Taking the current capacity of CPU and disk storage devices and the cost of solving PoW problems into account, the overhead introduced by SOLYTHESIS is negligible. CPU usage of Parity (an Ethereum client) is lower than 4% for the SOLYTHESIS instrumented benchmarks. Besides, with the help of delta update and delta check, SOLYTHESIS can maintain a stable overhead despite a growing contract state. Therefore, adding runtime validation will improve the security significantly without downgrading the performance of Ethereum.

But in the cases where they remove the consensus layer, the average slowdown of TPS caused by the SOLYTHESIS instrumentation is 24%.

Conclusion, limitations, and future work

What does SOLYTHESIS give us?

It’s such an exciting idea if it is adopted in the blockchain system in the future. Generally speaking, given a smart contract and a set of user-defined invariants, SOLYTHESIS can produce a new enriched contract that will reject all transactions violating the invariants with these features.

  • Allow users to specify critical safety invariants, including quantifiers, which are especially useful under ledger scenarios because Ethereum maps the address to balance-like critical values.
  • Runtime validation at the Solidity level. By turning the offending transactions into no-ops, SOLYTHESIS can mitigate the detected errors.
  • Use delta update to determine whether the modification of the original variable causes the intermediate value to change.
  • Use delta check and quantifiers at the end of a transaction. By maintaining a set of changed state values and the corresponding intermediate values, utilize these indexes in the quantifiers to check potentially violated constraints at the end of a transaction.
  • Through call graph, global memory, and caching state values, SOLYTHESIS further minimizes the number of blockchain state accesses to improve performance.

Why is it not practical right now?

As the authors mention in their evaluation, SOLYTHESIS instrumentation will cause a 24% downgrading of the performance when the consensus layer is no longer the bottleneck. Besides, gas fee caused by additional instrumented code is not negligible. The tradeoff between security and performance/money cost needs further consideration.

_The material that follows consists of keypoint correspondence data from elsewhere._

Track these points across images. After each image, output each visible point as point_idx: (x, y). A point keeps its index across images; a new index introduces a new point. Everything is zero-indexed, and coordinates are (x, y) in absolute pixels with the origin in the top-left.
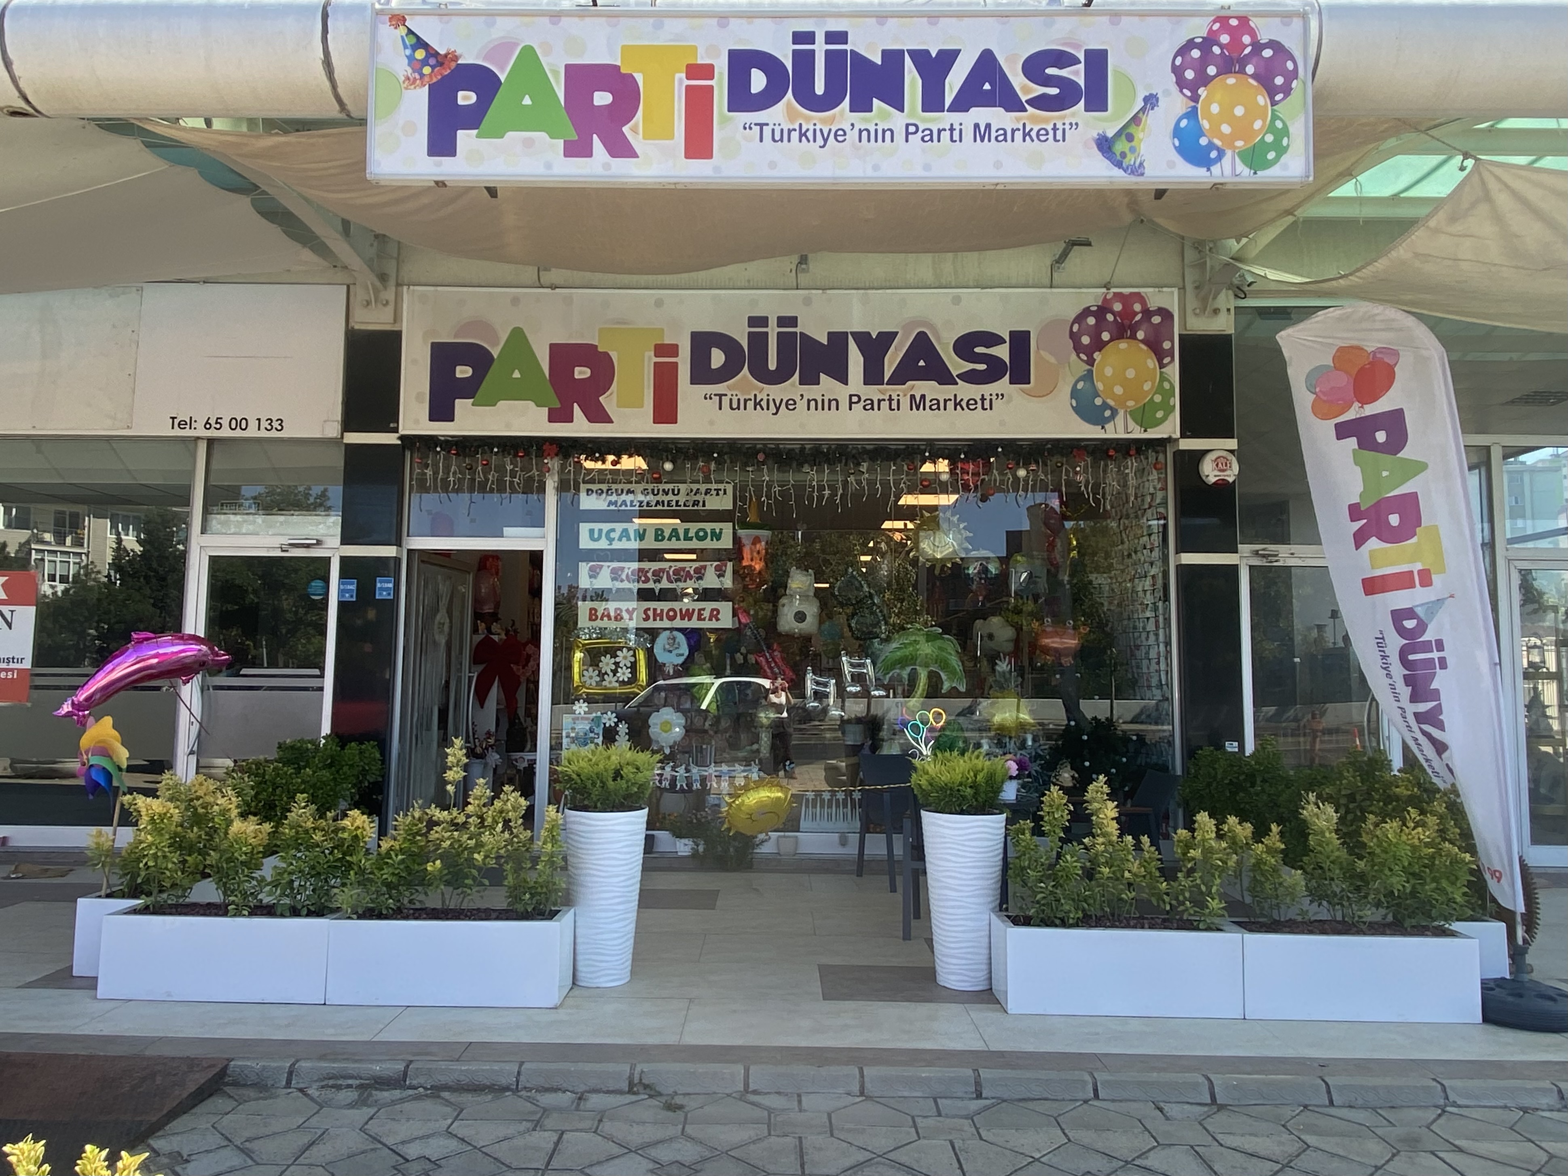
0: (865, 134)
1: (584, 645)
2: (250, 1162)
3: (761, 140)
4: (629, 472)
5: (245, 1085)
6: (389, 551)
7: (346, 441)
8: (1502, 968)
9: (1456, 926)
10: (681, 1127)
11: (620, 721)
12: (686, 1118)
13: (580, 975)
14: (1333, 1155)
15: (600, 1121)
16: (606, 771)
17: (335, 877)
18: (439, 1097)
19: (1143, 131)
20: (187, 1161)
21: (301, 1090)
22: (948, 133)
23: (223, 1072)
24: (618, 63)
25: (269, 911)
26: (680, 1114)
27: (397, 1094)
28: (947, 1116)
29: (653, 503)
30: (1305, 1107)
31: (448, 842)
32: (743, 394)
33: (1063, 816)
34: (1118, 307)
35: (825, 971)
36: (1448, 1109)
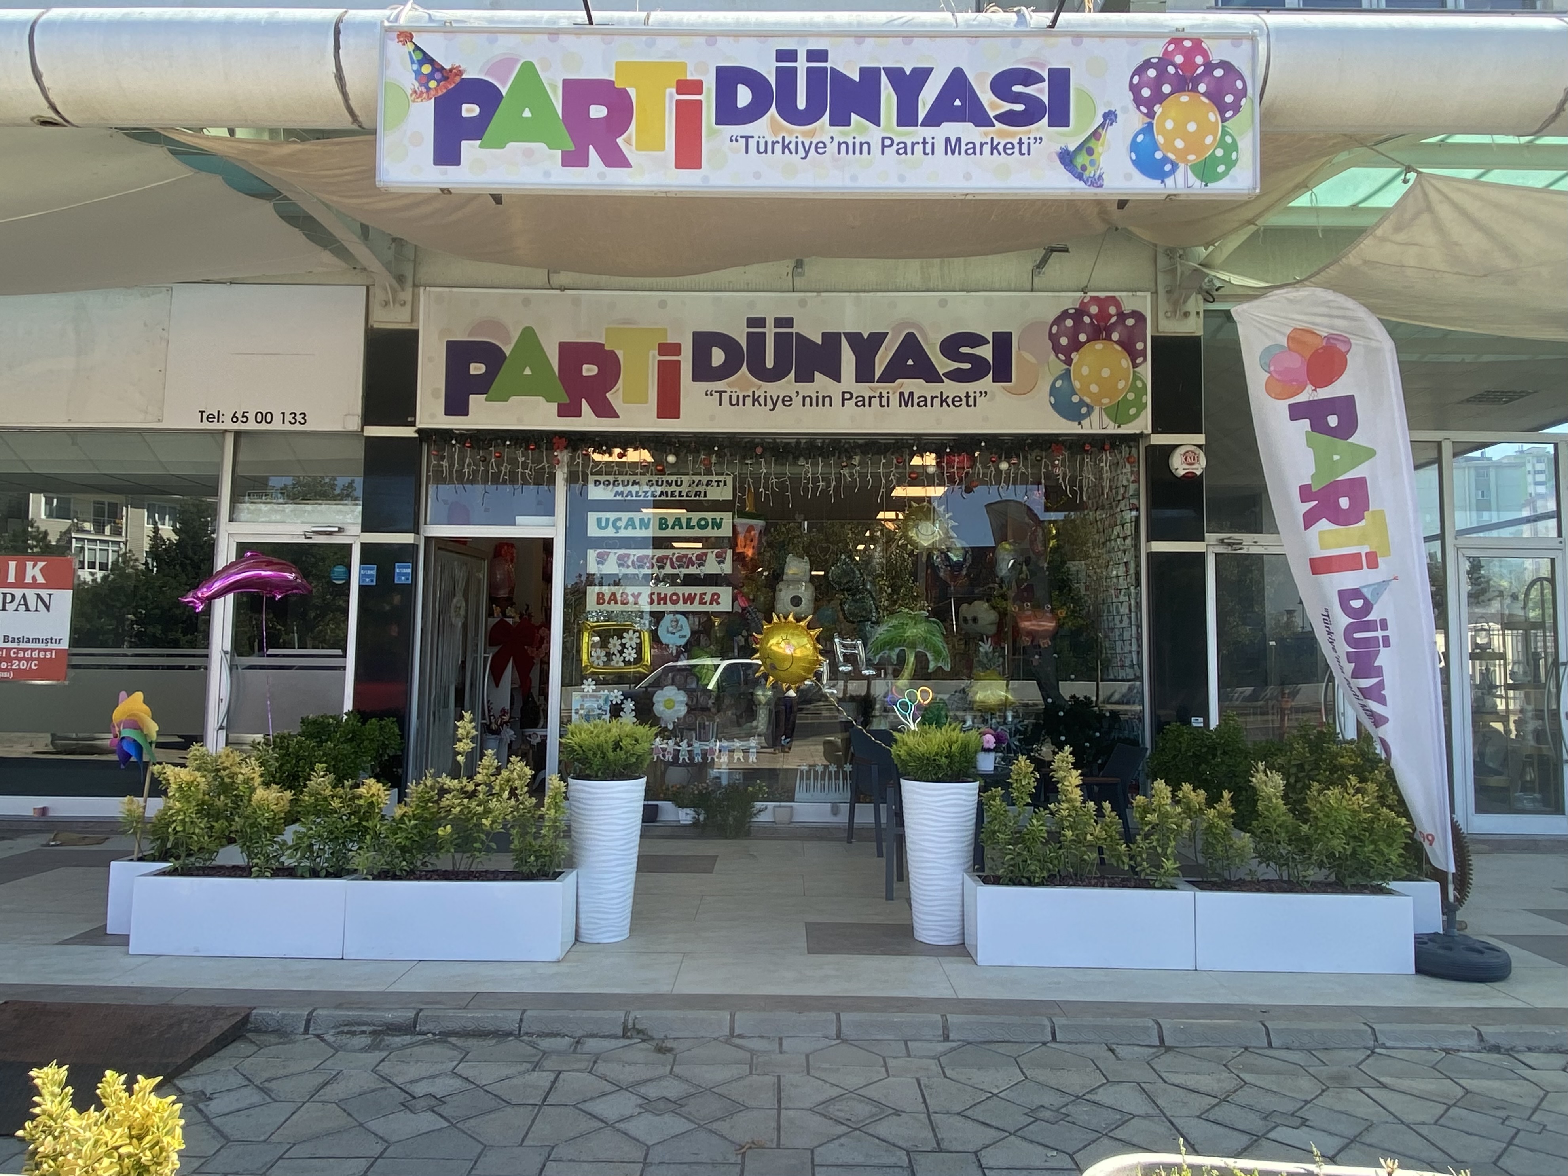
0: (843, 146)
1: (592, 627)
2: (268, 1100)
3: (747, 152)
4: (634, 465)
5: (266, 1032)
6: (407, 538)
7: (366, 434)
8: (1435, 923)
9: (1393, 885)
10: (669, 1067)
11: (625, 698)
12: (674, 1061)
13: (582, 931)
14: (1267, 1090)
15: (595, 1062)
16: (606, 742)
17: (351, 841)
18: (446, 1042)
19: (1102, 145)
20: (210, 1099)
21: (318, 1036)
22: (921, 146)
23: (246, 1020)
24: (613, 79)
25: (290, 873)
26: (670, 1056)
27: (407, 1039)
28: (915, 1057)
29: (658, 493)
30: (1246, 1049)
31: (458, 809)
32: (741, 390)
33: (1030, 783)
34: (1094, 310)
35: (811, 928)
36: (1377, 1050)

Any possible follow-up improvement?

For their original implementation:

  1. Add array deduplication in delta check. SOLYTHESIS maintains multiple arrays of changed state values. Sometimes, the indexes in these arrays are paired to delegate a value in a multidimensional array. For example, array a is combined with issueId, and array b is combined with option. If a = [A, A, A], b = [1, 2, 1], the corresponding pairs are [A][1], [A][2], [A][1]. We can remove the duplicate elements to reduce computation.

New direction:

  1. A new language or modified Solidity. The instrumented contracts by SOLYTHESIS are unreadable… It may not be a good idea to insert too many lines of meaningless naming parameters into the code. Can we design a new language with embedded runtime validation, like require (specific invariants with intermediate values) controlled by (state variables)?
  2. Besides, according to the designed language above, it will be possible to introduce a new gas mechanism in EVM by distinguishing codes for runtime validation from others.
  3. Proposing some new ways of transferring resources with high security will be promising. For example, Move, a new programming language, is popular because of its novel resource-oriented programming design.
  4. Runtime validation support from other layers. Gather some events together and check them by the VM?